C’était un homme plus âgé, avec des lunettes qui glissaient sur le nez. Il m’a dit bonjour d’un ton calme. Il a emballé mon pain avec soin, comme si ce simple geste comptait encore.
Quand j’ai pris mon ticket, il m’a demandé :
— C’est bien vous, Françoise, qui habitiez autrefois rue des Tilleuls ?
Je l’ai regardé, déconcertée.
— Oui… il y a longtemps.
Il a souri.
— Ma mère parlait souvent de vous. Vous gardiez sa petite sœur après l’école, quand elle finissait tard à l’atelier.
Il a marqué une pause.
— Elle disait toujours : “Cette dame-là, elle n’avait pas beaucoup, mais elle partageait quand même.”
Je n’ai pas su quoi répondre.
J’avais presque oublié cette époque. J’étais plus jeune. Je courais partout. Je dépannais comme je pouvais. Un enfant chez l’une, une soupe chez l’autre, un coup de main quand il fallait. On ne mettait pas de grands mots dessus. On faisait juste ce qu’on pouvait.
Il m’a tendu mon sac.
— Ma mère est partie il y a trois ans. Mais elle se souvenait encore de vous.
Je suis sortie avec les yeux un peu flous.
Pas de chagrin. Pas exactement. Quelque chose entre la surprise et la douleur douce. Comme quand on découvre qu’on a laissé une trace quelque part, sans le savoir.
Les jours suivants, j’ai continué ma vie comme avant.
Je chauffais peu. Je cuisinais simple. Je comptais toujours.
Mais quelque chose avait légèrement bougé.
Dans ma tête, d’abord.
Et puis autour de moi.
Le mardi suivant, on a frappé à ma porte en fin de matinée.
J’ai ouvert, méfiante comme on le devient quand on vit seule depuis longtemps.
C’était ma voisine du dessous, Mireille. Une femme discrète, pas bavarde, qui monte ses courses vite et referme toujours sa porte doucement.
Elle tenait un plat couvert d’un torchon.
— J’en ai fait trop, m’a-t-elle dit. Vous m’aideriez à finir ?

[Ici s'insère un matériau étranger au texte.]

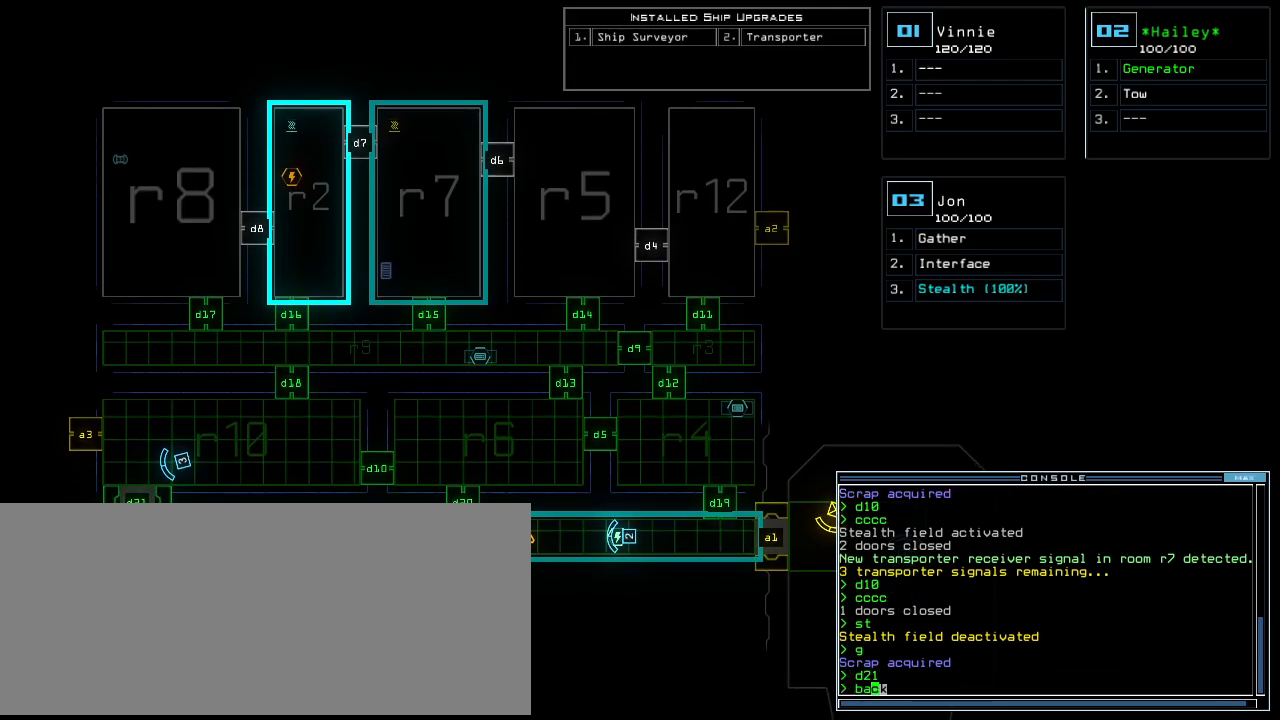
{"keys": [], "events": [[260, "escape", "down"], [320, "escape", "up"]]}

J’ai voulu refuser par réflexe.
Le vieux réflexe de ne pas déranger. Celui qui pousse à dire “non merci” même quand le frigo n’est pas bien rempli.
Mais elle a ajouté, presque aussitôt :
— Et puis ça m’arrangerait, parce que toute seule, j’en ai pour trois jours.
Alors j’ai accepté.
C’était une blanquette toute simple, avec des carottes et du riz à côté. Rien d’extraordinaire. Mais c’était chaud. C’était bon. Et surtout, c’était cuisiné comme pour une vraie table, pas comme on prépare seulement de quoi tenir.